■ **The exercise**:
Here are some entries; quote each one exactly.

——————————

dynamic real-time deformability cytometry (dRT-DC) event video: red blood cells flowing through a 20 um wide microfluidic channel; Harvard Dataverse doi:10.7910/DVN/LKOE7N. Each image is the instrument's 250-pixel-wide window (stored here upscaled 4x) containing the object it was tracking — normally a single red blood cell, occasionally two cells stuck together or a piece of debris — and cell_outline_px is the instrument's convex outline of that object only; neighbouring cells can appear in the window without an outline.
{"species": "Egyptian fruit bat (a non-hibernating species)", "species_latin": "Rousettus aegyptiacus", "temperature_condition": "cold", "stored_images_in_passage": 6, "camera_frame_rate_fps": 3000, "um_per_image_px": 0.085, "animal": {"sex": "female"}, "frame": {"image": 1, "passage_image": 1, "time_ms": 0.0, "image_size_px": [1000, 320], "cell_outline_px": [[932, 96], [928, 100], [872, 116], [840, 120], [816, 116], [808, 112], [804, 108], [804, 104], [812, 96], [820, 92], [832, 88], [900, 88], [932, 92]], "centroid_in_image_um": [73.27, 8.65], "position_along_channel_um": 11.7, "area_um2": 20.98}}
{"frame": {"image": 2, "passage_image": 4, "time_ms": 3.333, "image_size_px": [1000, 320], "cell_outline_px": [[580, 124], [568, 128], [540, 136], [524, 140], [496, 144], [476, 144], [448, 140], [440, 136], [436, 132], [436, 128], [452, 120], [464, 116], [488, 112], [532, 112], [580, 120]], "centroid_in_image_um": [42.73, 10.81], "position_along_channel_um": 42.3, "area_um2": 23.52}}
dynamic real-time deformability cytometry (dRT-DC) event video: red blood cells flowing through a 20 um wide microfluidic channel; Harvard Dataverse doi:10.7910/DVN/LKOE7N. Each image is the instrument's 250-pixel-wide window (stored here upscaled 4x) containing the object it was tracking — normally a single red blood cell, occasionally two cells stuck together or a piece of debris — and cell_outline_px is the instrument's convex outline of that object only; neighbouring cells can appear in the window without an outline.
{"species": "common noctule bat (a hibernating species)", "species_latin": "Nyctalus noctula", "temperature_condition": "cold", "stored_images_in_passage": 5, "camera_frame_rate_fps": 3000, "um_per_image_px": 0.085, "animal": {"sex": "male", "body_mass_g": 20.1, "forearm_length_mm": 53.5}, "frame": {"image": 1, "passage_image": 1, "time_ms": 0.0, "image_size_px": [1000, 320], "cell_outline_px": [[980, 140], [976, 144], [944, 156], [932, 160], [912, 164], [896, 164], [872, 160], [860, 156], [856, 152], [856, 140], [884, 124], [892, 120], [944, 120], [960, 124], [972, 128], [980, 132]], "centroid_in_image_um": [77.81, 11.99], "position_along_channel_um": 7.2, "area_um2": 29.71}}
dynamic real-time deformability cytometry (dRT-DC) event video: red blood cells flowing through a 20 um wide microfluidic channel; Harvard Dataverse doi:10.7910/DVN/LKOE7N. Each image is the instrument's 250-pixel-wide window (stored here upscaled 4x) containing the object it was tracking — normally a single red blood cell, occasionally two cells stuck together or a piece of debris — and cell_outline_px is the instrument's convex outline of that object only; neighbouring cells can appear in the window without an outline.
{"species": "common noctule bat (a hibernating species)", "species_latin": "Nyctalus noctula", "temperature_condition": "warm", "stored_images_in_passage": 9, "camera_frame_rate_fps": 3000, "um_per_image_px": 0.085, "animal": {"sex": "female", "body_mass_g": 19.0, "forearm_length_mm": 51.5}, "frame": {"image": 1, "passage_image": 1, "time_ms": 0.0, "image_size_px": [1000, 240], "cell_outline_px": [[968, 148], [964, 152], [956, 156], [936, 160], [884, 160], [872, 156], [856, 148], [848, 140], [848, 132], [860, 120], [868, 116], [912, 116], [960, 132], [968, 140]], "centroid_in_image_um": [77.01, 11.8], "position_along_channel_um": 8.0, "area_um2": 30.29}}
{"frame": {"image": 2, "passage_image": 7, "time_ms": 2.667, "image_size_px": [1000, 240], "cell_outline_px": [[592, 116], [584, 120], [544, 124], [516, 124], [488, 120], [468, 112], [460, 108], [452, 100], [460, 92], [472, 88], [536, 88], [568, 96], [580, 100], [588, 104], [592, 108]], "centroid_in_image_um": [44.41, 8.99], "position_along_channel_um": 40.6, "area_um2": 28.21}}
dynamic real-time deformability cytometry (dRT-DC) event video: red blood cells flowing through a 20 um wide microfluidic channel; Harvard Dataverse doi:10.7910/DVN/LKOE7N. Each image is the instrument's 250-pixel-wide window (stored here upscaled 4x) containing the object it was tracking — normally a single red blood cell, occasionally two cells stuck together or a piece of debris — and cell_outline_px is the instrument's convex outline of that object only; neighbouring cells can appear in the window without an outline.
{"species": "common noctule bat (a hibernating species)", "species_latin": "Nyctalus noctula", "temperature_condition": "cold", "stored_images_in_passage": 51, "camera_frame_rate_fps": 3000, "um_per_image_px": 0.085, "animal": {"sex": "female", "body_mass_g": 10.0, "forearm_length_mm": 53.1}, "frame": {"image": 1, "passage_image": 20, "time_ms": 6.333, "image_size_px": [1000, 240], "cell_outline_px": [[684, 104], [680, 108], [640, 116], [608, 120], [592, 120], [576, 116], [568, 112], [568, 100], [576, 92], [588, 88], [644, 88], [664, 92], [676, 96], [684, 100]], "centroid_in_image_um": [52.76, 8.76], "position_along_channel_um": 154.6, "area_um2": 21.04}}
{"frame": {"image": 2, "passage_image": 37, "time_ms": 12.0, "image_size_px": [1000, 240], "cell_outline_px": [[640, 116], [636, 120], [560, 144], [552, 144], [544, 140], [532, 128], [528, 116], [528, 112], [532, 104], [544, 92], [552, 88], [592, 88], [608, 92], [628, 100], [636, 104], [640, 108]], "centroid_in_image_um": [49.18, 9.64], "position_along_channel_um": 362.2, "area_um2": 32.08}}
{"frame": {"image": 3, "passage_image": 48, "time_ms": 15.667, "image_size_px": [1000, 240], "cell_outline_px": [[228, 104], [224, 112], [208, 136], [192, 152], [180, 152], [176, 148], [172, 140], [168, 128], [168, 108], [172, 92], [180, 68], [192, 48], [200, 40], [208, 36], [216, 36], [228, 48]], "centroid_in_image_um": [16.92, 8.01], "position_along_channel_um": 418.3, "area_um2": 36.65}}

——————————

■ **Written solution**:
dynamic real-time deformability cytometry (dRT-DC) event video: red blood cells flowing through a 20 um wide microfluidic channel; Harvard Dataverse doi:10.7910/DVN/LKOE7N. Each image is the instrument's 250-pixel-wide window (stored here upscaled 4x) containing the object it was tracking — normally a single red blood cell, occasionally two cells stuck together or a piece of debris — and cell_outline_px is the instrument's convex outline of that object only; neighbouring cells can appear in the window without an outline.
{"species": "Egyptian fruit bat (a non-hibernating species)", "species_latin": "Rousettus aegyptiacus", "temperature_condition": "cold", "stored_images_in_passage": 6, "camera_frame_rate_fps": 3000, "um_per_image_px": 0.085, "animal": {"sex": "female"}, "frame": {"image": 1, "passage_image": 1, "time_ms": 0.0, "image_size_px": [1000, 320], "cell_outline_px": [[932, 96], [928, 100], [872, 116], [840, 120], [816, 116], [808, 112], [804, 108], [804, 104], [812, 96], [820, 92], [832, 88], [900, 88], [932, 92]], "centroid_in_image_um": [73.27, 8.65], "position_along_channel_um": 11.7, "area_um2": 20.98}}
{"frame": {"image": 2, "passage_image": 4, "time_ms": 3.333, "image_size_px": [1000, 320], "cell_outline_px": [[580, 124], [568, 128], [540, 136], [524, 140], [496, 144], [476, 144], [448, 140], [440, 136], [436, 132], [436, 128], [452, 120], [464, 116], [488, 112], [532, 112], [580, 120]], "centroid_in_image_um": [42.73, 10.81], "position_along_channel_um": 42.3, "area_um2": 23.52}}
dynamic real-time deformability cytometry (dRT-DC) event video: red blood cells flowing through a 20 um wide microfluidic channel; Harvard Dataverse doi:10.7910/DVN/LKOE7N. Each image is the instrument's 250-pixel-wide window (stored here upscaled 4x) containing the object it was tracking — normally a single red blood cell, occasionally two cells stuck together or a piece of debris — and cell_outline_px is the instrument's convex outline of that object only; neighbouring cells can appear in the window without an outline.
{"species": "common noctule bat (a hibernating species)", "species_latin": "Nyctalus noctula", "temperature_condition": "cold", "stored_images_in_passage": 5, "camera_frame_rate_fps": 3000, "um_per_image_px": 0.085, "animal": {"sex": "male", "body_mass_g": 20.1, "forearm_length_mm": 53.5}, "frame": {"image": 1, "passage_image": 1, "time_ms": 0.0, "image_size_px": [1000, 320], "cell_outline_px": [[980, 140], [976, 144], [944, 156], [932, 160], [912, 164], [896, 164], [872, 160], [860, 156], [856, 152], [856, 140], [884, 124], [892, 120], [944, 120], [960, 124], [972, 128], [980, 132]], "centroid_in_image_um": [77.81, 11.99], "position_along_channel_um": 7.2, "area_um2": 29.71}}
dynamic real-time deformability cytometry (dRT-DC) event video: red blood cells flowing through a 20 um wide microfluidic channel; Harvard Dataverse doi:10.7910/DVN/LKOE7N. Each image is the instrument's 250-pixel-wide window (stored here upscaled 4x) containing the object it was tracking — normally a single red blood cell, occasionally two cells stuck together or a piece of debris — and cell_outline_px is the instrument's convex outline of that object only; neighbouring cells can appear in the window without an outline.
{"species": "common noctule bat (a hibernating species)", "species_latin": "Nyctalus noctula", "temperature_condition": "warm", "stored_images_in_passage": 9, "camera_frame_rate_fps": 3000, "um_per_image_px": 0.085, "animal": {"sex": "female", "body_mass_g": 19.0, "forearm_length_mm": 51.5}, "frame": {"image": 1, "passage_image": 1, "time_ms": 0.0, "image_size_px": [1000, 240], "cell_outline_px": [[968, 148], [964, 152], [956, 156], [936, 160], [884, 160], [872, 156], [856, 148], [848, 140], [848, 132], [860, 120], [868, 116], [912, 116], [960, 132], [968, 140]], "centroid_in_image_um": [77.01, 11.8], "position_along_channel_um": 8.0, "area_um2": 30.29}}
{"frame": {"image": 2, "passage_image": 7, "time_ms": 2.667, "image_size_px": [1000, 240], "cell_outline_px": [[592, 116], [584, 120], [544, 124], [516, 124], [488, 120], [468, 112], [460, 108], [452, 100], [460, 92], [472, 88], [536, 88], [568, 96], [580, 100], [588, 104], [592, 108]], "centroid_in_image_um": [44.41, 8.99], "position_along_channel_um": 40.6, "area_um2": 28.21}}
dynamic real-time deformability cytometry (dRT-DC) event video: red blood cells flowing through a 20 um wide microfluidic channel; Harvard Dataverse doi:10.7910/DVN/LKOE7N. Each image is the instrument's 250-pixel-wide window (stored here upscaled 4x) containing the object it was tracking — normally a single red blood cell, occasionally two cells stuck together or a piece of debris — and cell_outline_px is the instrument's convex outline of that object only; neighbouring cells can appear in the window without an outline.
{"species": "common noctule bat (a hibernating species)", "species_latin": "Nyctalus noctula", "temperature_condition": "cold", "stored_images_in_passage": 51, "camera_frame_rate_fps": 3000, "um_per_image_px": 0.085, "animal": {"sex": "female", "body_mass_g": 10.0, "forearm_length_mm": 53.1}, "frame": {"image": 1, "passage_image": 20, "time_ms": 6.333, "image_size_px": [1000, 240], "cell_outline_px": [[684, 104], [680, 108], [640, 116], [608, 120], [592, 120], [576, 116], [568, 112], [568, 100], [576, 92], [588, 88], [644, 88], [664, 92], [676, 96], [684, 100]], "centroid_in_image_um": [52.76, 8.76], "position_along_channel_um": 154.6, "area_um2": 21.04}}
{"frame": {"image": 2, "passage_image": 37, "time_ms": 12.0, "image_size_px": [1000, 240], "cell_outline_px": [[640, 116], [636, 120], [560, 144], [552, 144], [544, 140], [532, 128], [528, 116], [528, 112], [532, 104], [544, 92], [552, 88], [592, 88], [608, 92], [628, 100], [636, 104], [640, 108]], "centroid_in_image_um": [49.18, 9.64], "position_along_channel_um": 362.2, "area_um2": 32.08}}
{"frame": {"image": 3, "passage_image": 48, "time_ms": 15.667, "image_size_px": [1000, 240], "cell_outline_px": [[228, 104], [224, 112], [208, 136], [192, 152], [180, 152], [176, 148], [172, 140], [168, 128], [168, 108], [172, 92], [180, 68], [192, 48], [200, 40], [208, 36], [216, 36], [228, 48]], "centroid_in_image_um": [16.92, 8.01], "position_along_channel_um": 418.3, "area_um2": 36.65}}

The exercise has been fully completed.